Centralisation des cron Unix et des AT Windows

Exécution sur une machine distante

Cet article explique comment mettre en place un agent distant sur lequel on pourra soumettre des traitements. Dans ce type de configuration, l’ordonnanceur reçoit la commande, l’exécute et renvoie le statut.

On part du principe que vous avez déjà installé 2 job schedulers, sur 2 machines ou sur la même machine, dans ce deuxième cas il peut s’agir d’un job scheduler qui tourne avec un compte de soumission particulier ou qui est délégué à un groupe de personnes.

Le serveur et l’agent peuvent être sur n’importe quel type d’OS, vous pouvez donc décider de dédier une machine Windows pour faire tourner vos traitements Unix (si votre administrateur Unix vous laisse faire) ou, plus généralement, l’inverse.

Sur l’agent distant

Pour qu’un job scheduler puisse se servir d’un autre job scheduler comme agent, il est nécessaire que ce dernier lui accorde la permission de se connecter. Pour cela, on va vérifier la configuration avec le Job Object Editor, plus affectueusement appelé JOE par les amis.

On exécute le jobeditor.cmd si vous êtes sur Windows ou le jobeditor.sh sur Unix, cet exécutable est dans le répertoire bin.

PNG

On charge le fichier scheduler.xml qui est dans le répertoire config et on clique sur Security dans la liste arborescente.

On va ensuite indiquer le serveur (New Host), lui donner tous les droits d’accès et l’ajouter dans les liste des adresses IP autorisées (Apply Host).

Un arrêt/relance de l’agent permet de prendre en compte les nouveaux paramètres de sécurité.

Le job scheduler distant est maintenant prêt à recevoir le traitement.

Sur le serveur

Pour soumettre le traitement à distance, on va déclarer un "process class" qui permettra de définir la manière de contacter la machine distante (nom et port) et éventuellement le nombre de traitements concurrents sur la machine.

PNG

Grâce au JOE du serveur, on va pouvoir définir cette nouvelle machine par le menu File/New/HotFolderObject/ProcessClass.

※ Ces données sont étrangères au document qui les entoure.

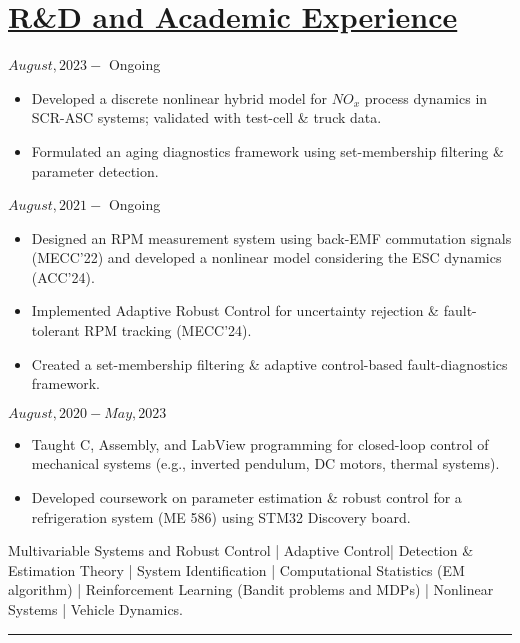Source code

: \section*{\underline{R\&D and Academic Experience}}
\noindent {} \hfill $August, 2023 - $ Ongoing
\begin{itemize}
        \item Developed a discrete nonlinear hybrid model for $NO_x$ process dynamics in SCR-ASC systems; validated with test-cell \& truck data.
        \item Formulated an aging diagnostics framework using set-membership filtering \& parameter detection.
\end{itemize}

\medskip

\noindent {} \hfill $August, 2021 - $ Ongoing
\begin{itemize}
        \item Designed an RPM measurement system using back-EMF commutation signals (MECC'22) and developed a nonlinear model considering the ESC dynamics (ACC'24).
        \item Implemented Adaptive Robust Control for uncertainty rejection \& fault-tolerant RPM tracking (MECC'24).
        \item Created a set-membership filtering \& adaptive control-based fault-diagnostics framework.
\end{itemize}

\medskip

\noindent {} \hfill $August, 2020 - May, 2023$
\begin{itemize}
        \item Taught C, Assembly, and LabView programming for closed-loop control of mechanical systems (e.g., inverted pendulum, DC motors, thermal systems).

        \item {} Developed coursework on parameter estimation \& robust control for a refrigeration system (ME 586) using STM32 Discovery board.
\end{itemize}
\medskip
 Multivariable Systems and Robust Control |
                        Adaptive Control|
                        Detection \& Estimation Theory |
                        System Identification |
                        Computational Statistics (EM algorithm) |
                        Reinforcement Learning (Bandit problems and MDPs) |
                        Nonlinear Systems | Vehicle Dynamics.

\noindent\rule{\textwidth}{0.4pt}

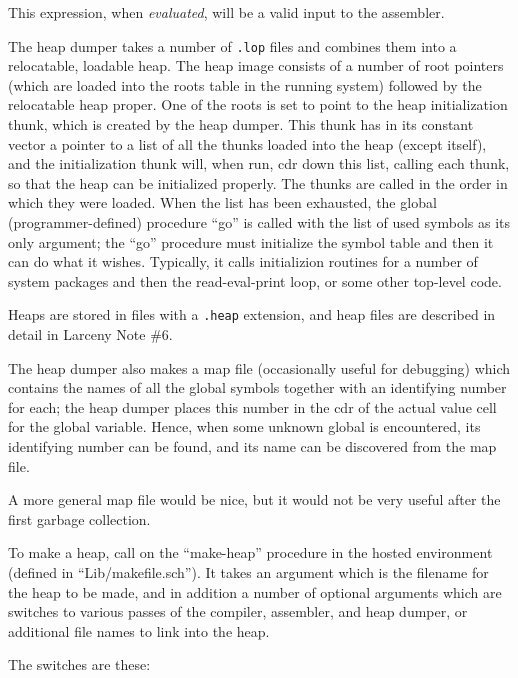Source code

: \noindent This expression, when {\em evaluated}, will be a valid input to the
assembler.

The heap dumper takes a number of {\tt .lop} files and combines them into a
relocatable, loadable heap. The heap image consists of a number of root
pointers (which are loaded into the roots table in the running system)
followed by the relocatable heap proper. One of the roots is set to point to
the heap initialization thunk, which is created by the heap dumper. This
thunk has in its constant vector a pointer to a list of all the thunks
loaded into the heap (except itself), and the initialization thunk will,
when run, cdr down this list, calling each thunk, so that the heap can be
initialized properly. The thunks are called in the order in which they were
loaded. When the list has been exhausted, the global (programmer-defined)
procedure ``go'' is called with the list of used symbols as its only
argument; the ``go'' procedure must initialize the symbol table and then it
can do what it wishes. Typically, it calls initializion routines for a
number of system packages and then the read-eval-print loop, or some other
top-level code.

Heaps are stored in files with a {\tt .heap} extension, and heap files
are described in detail in Larceny Note \#6.

The heap dumper also makes a map file (occasionally useful for
debugging) which contains the names of all the global symbols together
with an identifying number for each; the heap dumper places this
number in the cdr of the actual value cell for the global variable.
Hence, when some unknown global is encountered, its identifying number
can be found, and its name can be discovered from the map file.

A more general map file would be nice, but it would not be very useful
after the first garbage collection.

To make a heap, call on the ``make-heap'' procedure in the hosted
environment (defined in ``Lib/makefile.sch''). It takes an argument which is
the filename for the heap to be made, and in addition a number of optional
arguments which are switches to various passes of the compiler, assembler,
and heap dumper, or additional file names to link into the heap.

The switches are these:

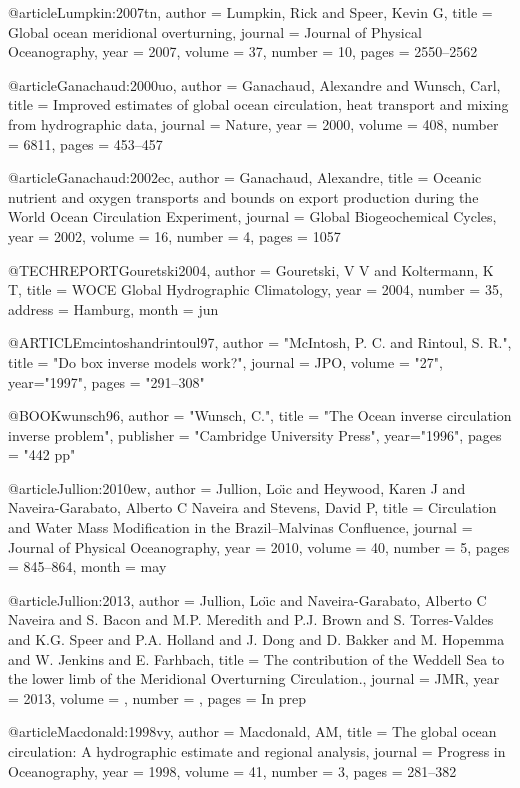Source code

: @article{Lumpkin:2007tn,
author = {Lumpkin, Rick and Speer, Kevin G},
title = {{Global ocean meridional overturning}},
journal = {Journal of Physical Oceanography},
year = {2007},
volume = {37},
number = {10},
pages = {2550--2562}
}

@article{Ganachaud:2000uo,
author = {Ganachaud, Alexandre and Wunsch, Carl},
title = {{Improved estimates of global ocean circulation, heat transport and mixing from hydrographic data}},
journal = {Nature},
year = {2000},
volume = {408},
number = {6811},
pages = {453--457}
}

@article{Ganachaud:2002ec,
author = {Ganachaud, Alexandre},
title = {{Oceanic nutrient and oxygen transports and bounds on export production during the World Ocean Circulation Experiment}},
journal = {Global Biogeochemical Cycles},
year = {2002},
volume = {16},
number = {4},
pages = {1057}
}

@TECHREPORT{Gouretski2004,
author = {Gouretski, V V and Koltermann, K T},
title = {{WOCE Global Hydrographic Climatology}},
year = {2004},
number = {35},
address = {Hamburg},
month = jun
}

@ARTICLE{mcintoshandrintoul97,
author = "McIntosh, P. C. and Rintoul, S. R.",
title = "{Do box inverse models work?}",
journal = JPO,
volume = "27",
year="1997",
pages = "291--308" }

@BOOK{wunsch96,
author = "Wunsch, C.",
title = "{The Ocean inverse circulation inverse problem}",
publisher = "Cambridge University Press",
year="1996",
pages = "442 pp" 
}

@article{Jullion:2010ew,
author = {Jullion, Lo{\"\i}c and Heywood, Karen J and Naveira-Garabato, Alberto C Naveira and Stevens, David P},
title = {{Circulation and Water Mass Modification in the Brazil--Malvinas Confluence}},
journal = {Journal of Physical Oceanography},
year = {2010},
volume = {40},
number = {5},
pages = {845--864},
month = may
}

@article{Jullion:2013,
author = {Jullion, Lo{\"\i}c and Naveira-Garabato, Alberto C Naveira and S. Bacon and M.P. Meredith and P.J. Brown and S. Torres-Valdes and K.G. Speer and P.A. Holland and J. Dong and D. Bakker and M. Hopemma and W. Jenkins and E. Farhbach},
title = {{The contribution of the Weddell Sea to the lower limb of the Meridional Overturning Circulation.}},
journal = JMR,
year = {2013},
volume = {},
number = {},
pages = {In prep}
}

@article{Macdonald:1998vy,
author = {Macdonald, AM},
title = {{The global ocean circulation: A hydrographic estimate and regional analysis}},
journal = {Progress in Oceanography},
year = {1998},
volume = {41},
number = {3},
pages = {281--382}
}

On indique le nom du Process Class, c’est à dire le nom qu’on va donner à cet agent distant, on peut indiquer le nom de la machine mais il est préférable de fournir un alias. l’avantage de l’alias est que les traitements n’utiliseront que le nom logique et qu’en cas de changement de machine physique, le changement se limitera à indique la nouvelle adresse IP sur le process class.

On indique ensuite le nombre de traitements concurrents ce qui permettra de limiter la consommation des ressources sur la machine distante.

A noter, vous pouvez tout à fait créer plusieurs Process Classes pour une même machine, par exemple pour utiliser un alias par application, cela permettra de répartir les applications sur différentes machines, mutualisées ou non, pour faciliter votre gestion de capacité.

On va ensuite indiquer le nom ou l’adresse IP de la machine distante ainsi que son port (par défaut 4444 mais dans notre exemple il s’agit d’un port différents).

On sauve ensuite la définition dans le répertoire Live.

PNG

L’onglet "Process Classes" de l’interface d’exploitation permet de voir l’ensemble des machines définies ainsi que les traitements en cours sur chacune des machines.

Un clic sur le lien de la machine permet d’accéder à l’interface d’exploitation de la machine distante (dans la mesure où votre adresse IP est autorisée, dans le cas contraire il faudra ajouter votre IP comme vous l’avez fait avec le serveur dans la première partie).

De plus, l’onglet job permet de filtrer les traitements par machines, ce qui permet de lister l’état des traitements pour une machine donnée.

Nouveau traitement

PNG

On va créer un traitement qui va nous donner l’environnement de la machine (commande set pour windows et env pour Unix).

Toujours avec JOE, on va créer un nouveau traitement File/New/HotFolderObject/Job

On indique le process class qu’on vient de créer : mon_agent
et la commande env (car mon exemple est sur Linux).

Il ne reste plus qu’à aller dans JOB et à lancer le traitement.